Each line in the listing below that includes "Virginia" should be counted; give the total and nothing more.
%%
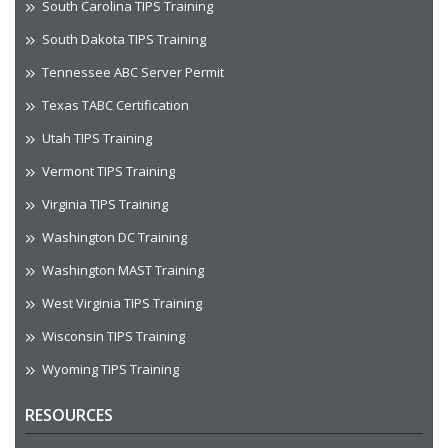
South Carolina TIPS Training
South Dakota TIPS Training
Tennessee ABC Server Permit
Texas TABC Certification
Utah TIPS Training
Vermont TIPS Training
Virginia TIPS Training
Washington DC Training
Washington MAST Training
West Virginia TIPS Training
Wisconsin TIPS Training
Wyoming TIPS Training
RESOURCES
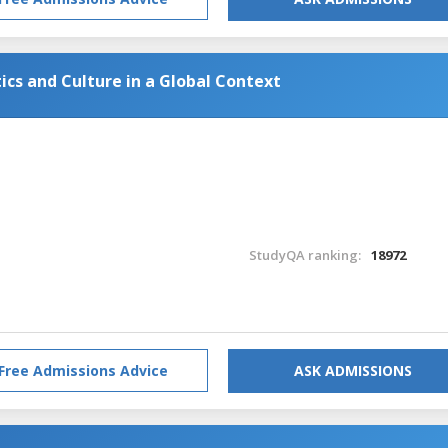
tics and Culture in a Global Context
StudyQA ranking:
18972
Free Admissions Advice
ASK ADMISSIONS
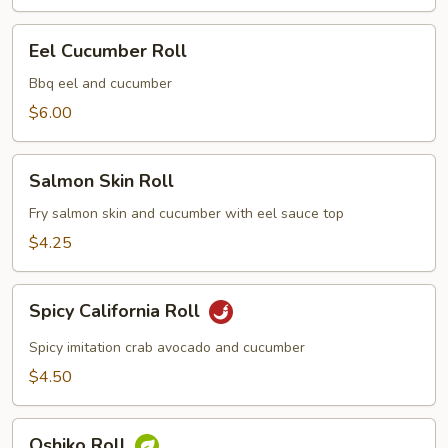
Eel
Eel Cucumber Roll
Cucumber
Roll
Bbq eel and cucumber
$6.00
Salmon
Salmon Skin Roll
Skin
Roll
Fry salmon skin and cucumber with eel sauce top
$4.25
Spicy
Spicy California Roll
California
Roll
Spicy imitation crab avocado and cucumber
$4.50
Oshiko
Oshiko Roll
%%
%%
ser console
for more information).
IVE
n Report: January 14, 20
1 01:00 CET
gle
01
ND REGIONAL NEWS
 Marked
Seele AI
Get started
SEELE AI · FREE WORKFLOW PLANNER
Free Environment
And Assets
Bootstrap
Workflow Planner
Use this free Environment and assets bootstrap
%%
## Finished task:
2